The same goes for the tantric element, or mantras. The mantras are used to establish the basic state through the deities received through the empowerment. If we use RBY mantras, there will be emphasis on purification of the ten bhumis. If we use Guru mantras, guru's blessing will be emphasized and consequentially our own basic state (dharmakaya and sambhogakaya) is revealed. If we use the seed syllables of the mahasiddha bhumis, A BA HU, the same happens. If we use mantras of wrathful, peaceful, passionate or healing buddhas, the effect will be accordingly but again new students should do the basic form until the basic discoveries are made. Oh yeah, don't forget that yogic practice in whatever form is all about making discoveries, finding new things that keep you motivated.

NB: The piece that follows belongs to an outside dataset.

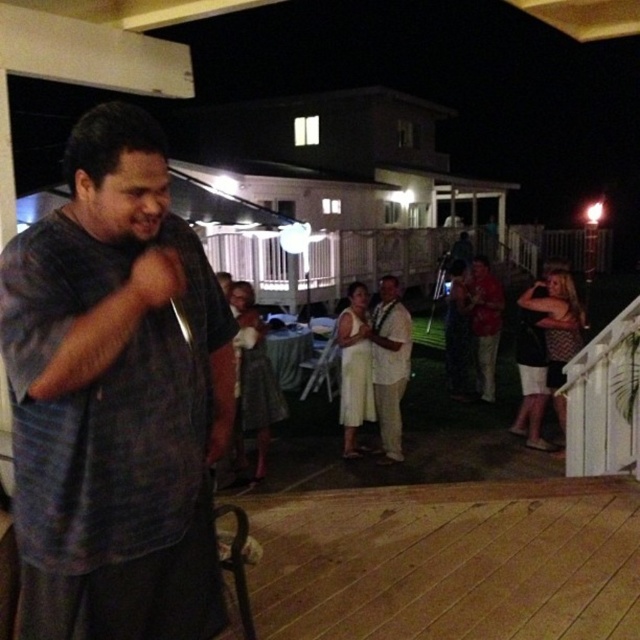
You are a photographer at the event and want to capture both the dark blue shirt at center and the white lace dress at center in the same frame. Which one should you focus on first to ensure both are in focus?

The dark blue shirt at center is in front of the white lace dress at center, so you should focus on the dark blue shirt at center first to ensure both are in focus.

If you plateau, and samsaric mind cannot avoid this, things get boring and dull, your motivation suffers and maybe you don't feel like practicing for few months or years until you realise that the suffering is still there. One of the reasons why I teach dynamic practices is that they completely pierce through the ten karmic bhumis, like a space ship takes off with enormous power to make it past Earth's gravitational pull. The gravitational pull of samsaric tendencies is there all the time, from morning til night, which is why I tell y students to keep punching it, whether they do DC or PDC, aloud or silently. You need to keep pushing through the atmosphere to have your buddhanature recognised, so that you can practice vipashyana in the most effective manner. It's all about the two modes but if you loose the first mode, your practice becomes a pancake. Sit as much as you can and study these things through your own experience. Don't rely on anyone elses sayings or experience. It is you and not others whose mind your purifying, and it is entirely up to you whether or not you see this to an end or not. We have buddhas in our sangha, so the method is now tested.

So, anyway, I was talking about mantras in PDC/VB. As long as you have recognition of empty and joyful buddhanature, you already have mantras. If you loose recognition and get distracted or tangled up in emotional reactions, you use mantras to re-establish. That's it, nothing mystical. So, when you understand this, you can take liberties with mantras as well.

Here, I have described the practice of PDC and VB from the perspective of the three bodies: physical, energetic and mind.